5
Location: East Bank of Mississippi River, near the Washington Ave. Bridge
Crew: Spaz (me)
Mission Time: 1/2 hrs
Difficulty: Easy
I happened to find myself biking down the river road this morning when I remembered seeing something on some person's web page late one night, about a tunnel entrance on the opposite bank, near where I was. I spotted not one, but two concrete structures on the far bank, and having nothing but time to kill, decided to check them out.
I crossed back over the river, through the university, and locked my bike up down by the long stairs from Coffman. From there, I hiked along a foot trail beneath the cliffs.
The first structure was just a concrete tunnel leading back into the river bank. A sign near the entrance warned of high pressure steam and CCTV surveillance cameras. Ssurveillance cameras, yah right.
The mouth of the tunnel was blocked by a iron gate. There was no way this was gonna budge
A look through the gate, and down into what becomes a sandstone tunnel. Beyond the darkness, the lower level U of M East Bank Steam Tunnels.
Defeated, I decided to move on to my next objective.
Looking back across the river at the Washington Ave. Bridge from the blocked steam tunnel entrance.
A few minutes later, I was looking down at the other structure that I had seen from across the Mississippi. It looked like the entrance to a bunker. I walked up to the door, to see if there was a way to open it. Unfortunately, the door was barred, by three bars of iron, bolted across the heavy door, but where there is a will, there is a way
The entrance to what ever is on the other side was barred shut. No one has gone through there for years.
A very large spider sits in the middle of its web near the door, only a taste of what is to come.
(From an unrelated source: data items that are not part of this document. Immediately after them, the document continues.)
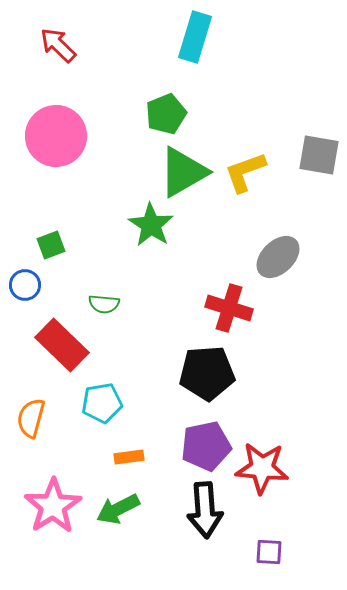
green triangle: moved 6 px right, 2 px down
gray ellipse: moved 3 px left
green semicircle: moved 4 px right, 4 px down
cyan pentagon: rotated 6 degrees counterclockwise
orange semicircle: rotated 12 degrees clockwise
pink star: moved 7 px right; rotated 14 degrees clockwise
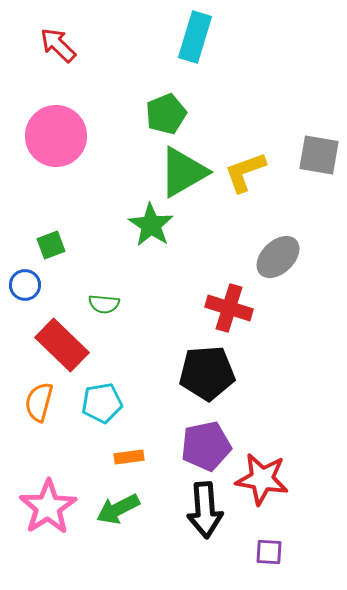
orange semicircle: moved 8 px right, 16 px up
red star: moved 11 px down; rotated 4 degrees clockwise
pink star: moved 5 px left, 1 px down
There is always another way in, especially in Urban Exploring, and what you seek might be closer that you think. That is what I did, I stopped to think... and listen. Soon I was ducking through a cement culvert beneath "the bunker", waving my spider wand (a stick I used to clear the nearly solid masses of sizeable spiders and cobwebs) in front of me as I went.
A few yards in, I arrived at a spot where a metal grate that would have welcomed people entering through the door, had been broken down (not an easy task), to provide access up in to the tunnel.
Water flows through the drain from campus above, through the tunnel, and into the river.
Standing up through the grate, and looking in to the still blackness beyond. This is as far as I got.
Lacking flashlights and backup, I didn't go any further in, so I went and ate breakfast/lunch at Coffamn, but will return soon. It is possible that this storm drain tunnel links to the U of M Steam Tunnels further back.